Ho aspettato tanto a scrivere questa recensione perché ritengo che quest'opera meriterebbe un commento molto approfondito e ragionato, e purtroppo ora come ora non ho proprio il tempo per cercare di mettere insieme qualcosa di un minimo più sensato di "ho pianto come una bambina". Al tempo stesso, però, voglio anche cercare di abbozzare almeno qualche idea prima che le sensazioni più forti scivolino via.
Insomma, "Maus" è uno dei fumetti più conosciuti, letto e apprezzato anche da chi non conosce e non è interessato a conoscere il mondo dei fumetti, dunque io, che ho cominciato a leggere graphic novel giusto da un annetto, ero molto curiosa di leggere anche il capolavoro di Spiegelman. È curioso, ho iniziato questo fumetto dopo aver concluso "Max" (sì insomma, è un periodo di letture allegre e leggere, perfette per accompagnare lo spirito natalizio), dunque ero già in qualche modo "pronta" (si può mai essere pronti per l'olocausto?) a calarmi in atmosfere a dir poco strazianti. E se "Max" mi aveva sconvolta così tanto proprio per via della voce narrante - un bimbo di pochi anni - in "Maus" la botta è arrivata più lentamente. Perché "Maus" altro non è che un lungo viaggio all'interno dei ricordi del padre di Art, dove momenti di vita quotidiana nell'America degli anni sessanta si alternano a lunghe notti nel ghetto polacco prima, e ad Aushwitz poi. Il padre di Art è un sopravvissuto, ma non si può sopravvivere davvero a certi orrori. E così ci si trova lentamente catapultati fra le turbe di un uomo anziano e profondamente avido, severo, opprimente, e si arriva quasi a provare un moto di nervosismo nei suoi confronti. Quasi, perché poi, con una tranquillità sconcertante, si viene risucchiati nell'orrore della lotta per la sopravvvivenza, e non si può far altro che sentirsi profondamente colpevoli. Leggendo questo fumetto, mi è tornata in mente una Giornata della Memoria di una decina d'anni fa, credo frequentassi la prima superiore, quando la mia classe ha potuto incontrare Nedo Fiano: conoscevo naturalmente questa terribile pagina di storia, ma credo di aver veramente preso coscienza della portata reale di tutto questo orrore solo ascoltando la sua testimonianza. Nedo Fiano, come Vladek Spiegelman, non ha mai cercato di mitigare i toni, di smorzare l'orrore, né di cercare di suscitare pietà o di cercare tonalità drammatiche: ha portato la verità, la vita, in maniera diretta, asciutta e granitica. Ecco, "Maus" mi ha riportato a quel momento in cui, da ragazzina - sì, ero già abbastanza grandicella, ma ero molto immatura - ho compreso che la storia non è fatta di date e di pagine di libri da imparare bene, ma è fatta di corpi e di sangue, di morte, di dolore, di puzza, urla e terrore.

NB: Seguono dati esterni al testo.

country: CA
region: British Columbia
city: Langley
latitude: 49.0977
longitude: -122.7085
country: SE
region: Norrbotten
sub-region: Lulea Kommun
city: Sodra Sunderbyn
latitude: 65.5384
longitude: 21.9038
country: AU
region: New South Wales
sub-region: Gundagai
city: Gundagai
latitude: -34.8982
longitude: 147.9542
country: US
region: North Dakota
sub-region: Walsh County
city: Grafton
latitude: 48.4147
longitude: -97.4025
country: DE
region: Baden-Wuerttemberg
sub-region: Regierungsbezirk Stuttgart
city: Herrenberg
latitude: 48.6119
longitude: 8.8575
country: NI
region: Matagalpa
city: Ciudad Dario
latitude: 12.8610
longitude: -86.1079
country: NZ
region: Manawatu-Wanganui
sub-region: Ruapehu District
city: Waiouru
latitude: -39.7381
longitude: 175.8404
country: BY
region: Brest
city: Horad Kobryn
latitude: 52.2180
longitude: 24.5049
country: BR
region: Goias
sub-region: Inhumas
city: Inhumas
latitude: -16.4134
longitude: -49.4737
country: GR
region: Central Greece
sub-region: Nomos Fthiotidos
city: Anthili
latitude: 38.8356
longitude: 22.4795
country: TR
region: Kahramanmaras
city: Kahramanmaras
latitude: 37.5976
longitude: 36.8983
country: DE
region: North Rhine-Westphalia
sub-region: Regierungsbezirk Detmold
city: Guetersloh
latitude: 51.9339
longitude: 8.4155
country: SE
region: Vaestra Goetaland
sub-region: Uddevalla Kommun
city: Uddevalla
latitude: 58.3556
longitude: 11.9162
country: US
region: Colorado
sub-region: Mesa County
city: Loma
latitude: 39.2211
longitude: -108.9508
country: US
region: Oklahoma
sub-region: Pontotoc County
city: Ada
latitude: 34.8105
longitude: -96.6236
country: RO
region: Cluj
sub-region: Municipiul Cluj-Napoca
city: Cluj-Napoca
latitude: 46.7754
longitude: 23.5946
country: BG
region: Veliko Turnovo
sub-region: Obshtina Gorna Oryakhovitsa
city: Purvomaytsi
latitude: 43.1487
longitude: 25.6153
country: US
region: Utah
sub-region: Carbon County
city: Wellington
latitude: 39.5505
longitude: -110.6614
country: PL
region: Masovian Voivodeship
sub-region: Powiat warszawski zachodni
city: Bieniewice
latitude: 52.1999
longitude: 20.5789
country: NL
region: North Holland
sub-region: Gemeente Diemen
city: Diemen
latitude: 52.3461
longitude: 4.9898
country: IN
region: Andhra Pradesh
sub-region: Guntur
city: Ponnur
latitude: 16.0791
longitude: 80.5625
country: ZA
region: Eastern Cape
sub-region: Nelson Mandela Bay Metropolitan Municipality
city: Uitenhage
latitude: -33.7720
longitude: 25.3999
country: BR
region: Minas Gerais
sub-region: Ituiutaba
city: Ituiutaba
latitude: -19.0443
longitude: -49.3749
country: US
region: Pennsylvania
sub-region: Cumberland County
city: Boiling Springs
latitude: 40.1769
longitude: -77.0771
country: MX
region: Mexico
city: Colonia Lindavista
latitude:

"Maus" è questa verità, semplice semplice, nuda e cruda, e forse no, forse ho detto una scemenza: non servono commenti approfonditi e ragionati, a volte è molto più istruttivo mettere da parte le date e le pagine da imparare a memoria e provare a caricarsi sulle spalle, anche solo per le poche ore di una lettura, una briciola dell'orrore.